*About this task*. Locate the lines of the listing below that hold "circle", then copy each of them.

(Recorded data Opens)

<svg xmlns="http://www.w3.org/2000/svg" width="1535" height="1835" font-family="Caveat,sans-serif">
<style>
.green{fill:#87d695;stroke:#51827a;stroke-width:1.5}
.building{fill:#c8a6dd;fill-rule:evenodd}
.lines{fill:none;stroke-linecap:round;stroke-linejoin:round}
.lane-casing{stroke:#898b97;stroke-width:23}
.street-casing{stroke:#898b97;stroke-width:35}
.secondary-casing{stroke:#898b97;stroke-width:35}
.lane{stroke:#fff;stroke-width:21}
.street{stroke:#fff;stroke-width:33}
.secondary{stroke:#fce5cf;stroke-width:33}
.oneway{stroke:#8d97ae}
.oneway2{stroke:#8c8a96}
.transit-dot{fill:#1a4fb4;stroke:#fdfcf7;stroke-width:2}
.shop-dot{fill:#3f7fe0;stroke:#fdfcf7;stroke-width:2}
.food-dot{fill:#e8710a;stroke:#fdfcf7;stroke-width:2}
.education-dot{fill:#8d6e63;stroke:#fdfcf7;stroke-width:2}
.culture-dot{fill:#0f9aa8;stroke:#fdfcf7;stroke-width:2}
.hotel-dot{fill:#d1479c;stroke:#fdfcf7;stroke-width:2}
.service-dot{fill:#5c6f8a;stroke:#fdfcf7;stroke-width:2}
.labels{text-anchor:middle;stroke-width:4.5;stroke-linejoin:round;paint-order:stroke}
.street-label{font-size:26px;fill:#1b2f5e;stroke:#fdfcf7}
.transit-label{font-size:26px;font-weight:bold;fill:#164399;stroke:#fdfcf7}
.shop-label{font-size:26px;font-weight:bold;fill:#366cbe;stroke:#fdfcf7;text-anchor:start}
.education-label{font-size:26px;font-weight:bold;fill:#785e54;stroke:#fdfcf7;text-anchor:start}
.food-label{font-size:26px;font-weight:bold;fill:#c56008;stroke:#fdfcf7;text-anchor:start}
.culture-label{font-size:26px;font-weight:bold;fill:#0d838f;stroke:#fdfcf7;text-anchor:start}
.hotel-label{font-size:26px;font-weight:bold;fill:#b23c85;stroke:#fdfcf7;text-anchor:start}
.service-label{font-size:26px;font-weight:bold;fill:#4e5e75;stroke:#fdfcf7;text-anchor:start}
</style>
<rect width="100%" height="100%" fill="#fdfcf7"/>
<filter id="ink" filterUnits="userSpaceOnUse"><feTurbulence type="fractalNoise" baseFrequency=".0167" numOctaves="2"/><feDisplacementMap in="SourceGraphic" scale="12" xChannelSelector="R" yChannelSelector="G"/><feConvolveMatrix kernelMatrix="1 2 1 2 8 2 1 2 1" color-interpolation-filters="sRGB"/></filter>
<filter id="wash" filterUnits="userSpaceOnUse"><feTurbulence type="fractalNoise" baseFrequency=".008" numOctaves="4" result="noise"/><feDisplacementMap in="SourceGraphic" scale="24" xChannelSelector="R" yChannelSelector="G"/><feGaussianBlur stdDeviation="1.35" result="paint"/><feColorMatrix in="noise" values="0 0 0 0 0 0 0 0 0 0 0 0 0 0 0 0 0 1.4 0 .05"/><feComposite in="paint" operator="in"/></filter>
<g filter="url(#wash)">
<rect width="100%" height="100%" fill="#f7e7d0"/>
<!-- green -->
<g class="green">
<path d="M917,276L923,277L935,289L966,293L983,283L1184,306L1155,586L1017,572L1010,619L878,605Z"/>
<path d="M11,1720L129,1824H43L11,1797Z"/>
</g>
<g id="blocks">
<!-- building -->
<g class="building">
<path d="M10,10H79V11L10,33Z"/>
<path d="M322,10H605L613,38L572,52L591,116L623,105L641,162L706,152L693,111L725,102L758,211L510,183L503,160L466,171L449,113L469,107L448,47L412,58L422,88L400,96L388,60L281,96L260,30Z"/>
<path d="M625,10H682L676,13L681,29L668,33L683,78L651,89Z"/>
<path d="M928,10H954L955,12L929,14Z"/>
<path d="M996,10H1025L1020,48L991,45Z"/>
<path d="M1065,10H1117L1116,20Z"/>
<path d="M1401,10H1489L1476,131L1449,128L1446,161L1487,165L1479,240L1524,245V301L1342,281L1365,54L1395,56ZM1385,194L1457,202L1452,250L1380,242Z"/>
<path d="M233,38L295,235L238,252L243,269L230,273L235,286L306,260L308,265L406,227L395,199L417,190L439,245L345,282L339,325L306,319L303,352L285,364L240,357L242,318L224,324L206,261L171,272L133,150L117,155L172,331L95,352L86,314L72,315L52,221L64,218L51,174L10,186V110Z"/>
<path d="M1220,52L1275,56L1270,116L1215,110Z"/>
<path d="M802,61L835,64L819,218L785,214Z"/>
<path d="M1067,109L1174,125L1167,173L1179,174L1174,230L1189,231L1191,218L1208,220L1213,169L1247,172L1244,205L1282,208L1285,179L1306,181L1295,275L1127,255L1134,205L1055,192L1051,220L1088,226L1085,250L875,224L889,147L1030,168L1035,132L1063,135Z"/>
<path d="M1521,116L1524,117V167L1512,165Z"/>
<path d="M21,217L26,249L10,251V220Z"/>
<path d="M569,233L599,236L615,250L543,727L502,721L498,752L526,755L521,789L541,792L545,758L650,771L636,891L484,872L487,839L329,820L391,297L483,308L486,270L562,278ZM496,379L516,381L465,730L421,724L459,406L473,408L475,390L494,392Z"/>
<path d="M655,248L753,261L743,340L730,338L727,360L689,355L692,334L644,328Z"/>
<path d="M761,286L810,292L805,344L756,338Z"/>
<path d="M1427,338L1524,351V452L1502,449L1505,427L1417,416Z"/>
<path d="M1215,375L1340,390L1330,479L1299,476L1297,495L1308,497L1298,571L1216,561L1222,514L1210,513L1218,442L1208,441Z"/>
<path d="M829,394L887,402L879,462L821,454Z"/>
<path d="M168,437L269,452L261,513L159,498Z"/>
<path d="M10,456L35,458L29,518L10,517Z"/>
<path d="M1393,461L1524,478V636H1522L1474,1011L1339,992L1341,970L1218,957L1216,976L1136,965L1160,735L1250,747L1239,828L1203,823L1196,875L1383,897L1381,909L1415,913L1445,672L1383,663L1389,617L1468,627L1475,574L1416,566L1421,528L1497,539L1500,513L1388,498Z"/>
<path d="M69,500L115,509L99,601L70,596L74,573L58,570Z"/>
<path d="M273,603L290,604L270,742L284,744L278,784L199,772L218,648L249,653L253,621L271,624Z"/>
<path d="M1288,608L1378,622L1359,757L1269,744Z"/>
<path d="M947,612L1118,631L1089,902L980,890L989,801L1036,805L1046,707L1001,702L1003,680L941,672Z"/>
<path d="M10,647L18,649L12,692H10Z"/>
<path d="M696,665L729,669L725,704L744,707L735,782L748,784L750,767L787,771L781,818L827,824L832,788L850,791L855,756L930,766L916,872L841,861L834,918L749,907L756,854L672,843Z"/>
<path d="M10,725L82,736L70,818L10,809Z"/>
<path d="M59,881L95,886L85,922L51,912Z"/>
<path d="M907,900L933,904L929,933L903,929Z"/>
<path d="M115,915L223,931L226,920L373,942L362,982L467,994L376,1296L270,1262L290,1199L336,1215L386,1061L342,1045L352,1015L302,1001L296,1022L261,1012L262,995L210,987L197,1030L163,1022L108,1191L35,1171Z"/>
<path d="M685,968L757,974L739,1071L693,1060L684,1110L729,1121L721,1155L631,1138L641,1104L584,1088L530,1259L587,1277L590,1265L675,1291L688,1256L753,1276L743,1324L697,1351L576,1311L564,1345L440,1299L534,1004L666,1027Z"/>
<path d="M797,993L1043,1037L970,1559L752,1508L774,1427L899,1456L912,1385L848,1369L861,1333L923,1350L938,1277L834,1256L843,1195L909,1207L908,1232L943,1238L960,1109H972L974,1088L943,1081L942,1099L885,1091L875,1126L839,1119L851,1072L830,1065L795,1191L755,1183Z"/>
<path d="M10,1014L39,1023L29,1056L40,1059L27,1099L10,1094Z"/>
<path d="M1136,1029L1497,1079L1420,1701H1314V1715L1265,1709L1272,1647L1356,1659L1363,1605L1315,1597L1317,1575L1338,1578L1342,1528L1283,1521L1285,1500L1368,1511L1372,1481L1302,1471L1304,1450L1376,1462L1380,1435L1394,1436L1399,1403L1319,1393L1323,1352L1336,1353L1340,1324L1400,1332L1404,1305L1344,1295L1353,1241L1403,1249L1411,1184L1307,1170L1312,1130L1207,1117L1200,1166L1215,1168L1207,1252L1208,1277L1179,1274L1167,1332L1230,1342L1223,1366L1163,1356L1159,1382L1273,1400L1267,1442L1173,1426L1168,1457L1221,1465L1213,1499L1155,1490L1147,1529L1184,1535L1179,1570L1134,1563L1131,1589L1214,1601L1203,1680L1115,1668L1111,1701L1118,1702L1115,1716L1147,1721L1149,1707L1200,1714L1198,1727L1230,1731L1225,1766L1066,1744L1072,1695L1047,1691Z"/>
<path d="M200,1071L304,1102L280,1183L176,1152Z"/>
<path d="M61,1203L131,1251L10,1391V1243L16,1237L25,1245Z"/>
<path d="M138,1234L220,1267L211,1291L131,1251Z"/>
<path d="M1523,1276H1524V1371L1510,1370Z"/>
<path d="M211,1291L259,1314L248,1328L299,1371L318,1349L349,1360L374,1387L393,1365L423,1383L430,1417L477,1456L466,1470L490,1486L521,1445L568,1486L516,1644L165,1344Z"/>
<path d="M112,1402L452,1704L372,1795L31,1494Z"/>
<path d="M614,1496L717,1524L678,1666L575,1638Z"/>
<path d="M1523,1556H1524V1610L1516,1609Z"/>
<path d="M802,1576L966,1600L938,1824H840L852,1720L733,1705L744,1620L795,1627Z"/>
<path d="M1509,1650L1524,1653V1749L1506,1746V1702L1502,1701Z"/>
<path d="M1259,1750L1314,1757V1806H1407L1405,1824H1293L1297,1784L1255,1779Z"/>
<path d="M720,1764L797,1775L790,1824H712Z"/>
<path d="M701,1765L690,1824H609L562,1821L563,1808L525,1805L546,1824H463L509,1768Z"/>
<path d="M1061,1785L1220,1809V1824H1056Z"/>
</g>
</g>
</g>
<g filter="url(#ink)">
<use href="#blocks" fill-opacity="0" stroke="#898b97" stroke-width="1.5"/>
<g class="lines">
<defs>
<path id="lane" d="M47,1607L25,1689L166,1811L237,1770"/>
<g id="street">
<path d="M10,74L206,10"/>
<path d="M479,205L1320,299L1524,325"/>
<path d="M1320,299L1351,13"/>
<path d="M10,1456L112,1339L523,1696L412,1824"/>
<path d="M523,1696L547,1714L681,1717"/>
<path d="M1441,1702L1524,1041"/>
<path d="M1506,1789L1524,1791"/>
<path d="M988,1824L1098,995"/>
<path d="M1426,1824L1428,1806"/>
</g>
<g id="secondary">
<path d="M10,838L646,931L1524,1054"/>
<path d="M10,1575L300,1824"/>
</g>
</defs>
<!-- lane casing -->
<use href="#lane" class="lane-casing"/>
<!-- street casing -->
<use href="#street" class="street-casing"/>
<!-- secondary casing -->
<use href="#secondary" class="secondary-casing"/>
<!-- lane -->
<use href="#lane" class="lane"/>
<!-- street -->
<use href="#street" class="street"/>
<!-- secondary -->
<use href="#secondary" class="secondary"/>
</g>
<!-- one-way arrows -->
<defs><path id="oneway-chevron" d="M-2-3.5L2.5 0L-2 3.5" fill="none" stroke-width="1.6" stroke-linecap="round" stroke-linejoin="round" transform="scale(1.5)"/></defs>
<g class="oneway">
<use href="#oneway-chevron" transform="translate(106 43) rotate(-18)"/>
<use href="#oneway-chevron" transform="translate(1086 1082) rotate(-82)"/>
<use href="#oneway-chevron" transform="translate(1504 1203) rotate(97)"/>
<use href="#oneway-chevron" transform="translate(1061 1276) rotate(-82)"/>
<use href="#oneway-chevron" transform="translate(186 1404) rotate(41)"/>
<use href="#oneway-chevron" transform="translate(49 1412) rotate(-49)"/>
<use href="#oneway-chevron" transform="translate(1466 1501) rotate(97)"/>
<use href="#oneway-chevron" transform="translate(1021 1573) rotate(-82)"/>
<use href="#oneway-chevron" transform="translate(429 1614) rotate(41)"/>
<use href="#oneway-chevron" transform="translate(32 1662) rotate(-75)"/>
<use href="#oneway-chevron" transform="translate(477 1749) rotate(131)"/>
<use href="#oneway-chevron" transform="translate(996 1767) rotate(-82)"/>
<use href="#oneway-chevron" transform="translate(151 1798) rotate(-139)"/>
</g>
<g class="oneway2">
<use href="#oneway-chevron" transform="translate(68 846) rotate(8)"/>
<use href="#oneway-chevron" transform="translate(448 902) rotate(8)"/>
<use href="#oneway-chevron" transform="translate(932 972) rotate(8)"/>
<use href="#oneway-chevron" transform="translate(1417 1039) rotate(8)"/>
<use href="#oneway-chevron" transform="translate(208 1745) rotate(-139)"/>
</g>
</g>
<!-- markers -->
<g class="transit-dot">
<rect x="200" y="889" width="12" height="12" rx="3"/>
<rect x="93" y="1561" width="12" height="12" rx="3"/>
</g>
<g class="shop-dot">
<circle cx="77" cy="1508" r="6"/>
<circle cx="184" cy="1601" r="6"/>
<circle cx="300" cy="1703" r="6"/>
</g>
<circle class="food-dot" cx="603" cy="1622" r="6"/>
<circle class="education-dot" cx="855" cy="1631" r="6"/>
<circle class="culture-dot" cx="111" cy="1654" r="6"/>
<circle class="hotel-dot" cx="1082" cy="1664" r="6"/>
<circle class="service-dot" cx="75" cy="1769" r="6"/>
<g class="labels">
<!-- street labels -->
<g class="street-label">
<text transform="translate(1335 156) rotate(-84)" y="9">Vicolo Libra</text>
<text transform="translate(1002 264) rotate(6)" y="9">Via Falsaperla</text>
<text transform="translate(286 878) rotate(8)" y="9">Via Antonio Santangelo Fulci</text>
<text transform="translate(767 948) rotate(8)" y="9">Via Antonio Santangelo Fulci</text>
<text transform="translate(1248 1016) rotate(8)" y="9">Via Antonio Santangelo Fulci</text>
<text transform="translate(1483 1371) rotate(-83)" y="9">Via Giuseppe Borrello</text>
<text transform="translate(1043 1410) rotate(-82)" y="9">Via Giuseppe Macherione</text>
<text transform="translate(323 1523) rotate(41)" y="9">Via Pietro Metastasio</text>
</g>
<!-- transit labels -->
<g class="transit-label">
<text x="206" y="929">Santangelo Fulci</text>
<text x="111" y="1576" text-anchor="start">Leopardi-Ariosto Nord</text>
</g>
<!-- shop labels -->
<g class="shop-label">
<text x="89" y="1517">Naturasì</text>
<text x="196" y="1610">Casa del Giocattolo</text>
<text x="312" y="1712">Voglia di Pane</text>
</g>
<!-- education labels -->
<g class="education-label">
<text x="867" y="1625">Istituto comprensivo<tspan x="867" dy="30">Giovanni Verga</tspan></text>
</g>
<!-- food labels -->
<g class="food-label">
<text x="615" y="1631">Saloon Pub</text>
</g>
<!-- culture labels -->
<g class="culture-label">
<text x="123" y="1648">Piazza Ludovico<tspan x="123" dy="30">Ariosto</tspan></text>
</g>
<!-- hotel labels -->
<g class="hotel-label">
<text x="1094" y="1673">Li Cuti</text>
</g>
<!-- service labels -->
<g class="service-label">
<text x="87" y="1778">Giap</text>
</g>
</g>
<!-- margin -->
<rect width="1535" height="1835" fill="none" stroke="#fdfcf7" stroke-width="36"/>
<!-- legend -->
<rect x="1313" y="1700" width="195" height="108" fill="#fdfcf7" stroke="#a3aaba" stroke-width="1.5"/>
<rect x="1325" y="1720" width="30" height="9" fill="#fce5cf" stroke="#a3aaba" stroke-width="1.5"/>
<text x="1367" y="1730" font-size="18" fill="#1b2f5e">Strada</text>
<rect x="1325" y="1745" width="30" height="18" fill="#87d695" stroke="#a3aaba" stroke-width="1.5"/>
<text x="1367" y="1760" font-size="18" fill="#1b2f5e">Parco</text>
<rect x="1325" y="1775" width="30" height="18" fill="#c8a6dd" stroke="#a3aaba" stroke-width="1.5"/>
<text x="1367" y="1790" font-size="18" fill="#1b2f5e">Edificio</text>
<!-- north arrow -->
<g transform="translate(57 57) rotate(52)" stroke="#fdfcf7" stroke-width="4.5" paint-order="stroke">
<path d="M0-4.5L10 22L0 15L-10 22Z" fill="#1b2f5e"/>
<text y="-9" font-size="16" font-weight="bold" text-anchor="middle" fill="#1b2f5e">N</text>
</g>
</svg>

(Recorded data Closes)

*Expected output*.
<circle cx="77" cy="1508" r="6"/>
<circle cx="184" cy="1601" r="6"/>
<circle cx="300" cy="1703" r="6"/>
<circle class="food-dot" cx="603" cy="1622" r="6"/>
<circle class="education-dot" cx="855" cy="1631" r="6"/>
<circle class="culture-dot" cx="111" cy="1654" r="6"/>
<circle class="hotel-dot" cx="1082" cy="1664" r="6"/>
<circle class="service-dot" cx="75" cy="1769" r="6"/>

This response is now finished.